Attempts to reach officials at Hunter Films for comment were unsuccessful.

Stricklin estimates that Lifted hired around 30 crew people and extras on top of that.

“You provide more jobs on independent (films) because they want to take advantage of the rebate,” Stricklin said. “More independent films will be the sustainability of the state. Bigger productions will bring their own crew, won’t hire as many locals. Bigger is good, but it’s not the only thing. So much is hiring local crew and growing the industry.”

Six independent feature movies were filmed in Alabama last year, according to a report released last week by the state film office. Of those films, two have applied for rebates: October Baby, filmed in Birmingham, and After, filmed in Bessemer. Those films are in post-production, so the expenditures aren’t yet finalized, but the film office estimates paying out $350,000 in rebates between the two films.

The other four films, as well as the 15 television episodes that were filmed in-state in 2010, did not qualify for rebates because they did not meet the spending minimum.

If it weren’t for Alabama’s film incentives, the movie After — a psychological thriller about a man and a woman who wake up after a bus crash to find they are the only people left in town — would never have come to the state. The script was written to be filmed in Franklin, Tenn., said writer-director Ryan Smith, but he found it difficult to get help with Tennessee’s incentive program. After scouting several locations in Alabama, he found Bessemer to be a perfect match.

“There was a lot of red tape and lack of communication in Tennessee,” said Brandon Gregory, co-producer of After, in a joint phone interview with Smith. The two are currently at CinemaCon in Las Vegas promoting the film, which will be released in theaters nationwide in the fall.

“From a smaller budget, there wasn’t a lot of information out there,” Gregory said. “That’s the polar opposite from the experience we had in Alabama.”

From scouting locations across the state to hiring local workers to helping file paperwork for the rebate, Smith and Gregory said the Alabama Film Office has been nothing but supportive.

“The communication and them being just a phone call away … holding our hand through the entire process.
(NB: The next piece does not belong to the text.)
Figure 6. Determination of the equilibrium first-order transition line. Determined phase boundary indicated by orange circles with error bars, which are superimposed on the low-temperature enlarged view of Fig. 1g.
As a filmmaker, that’s all you can ask for,” Gregory said.

Smith estimates that 95 percent of the crew that worked on the production in Alabama were state residents, saying only two or three workers came with them from Tennessee. And while the film’s expense budget is undergoing an audit — a requirement by the state — Gregory estimates the production spent $600,000 in the state, and expects to receive a rebate of $150,000-$175,000.

But past the incentives, Gregory and Smith said the people really made the experience worthwhile.

“We were pleasantly surprised by the amount of locations and the warm welcome from the people,” Smith said. “It worked really great for us.”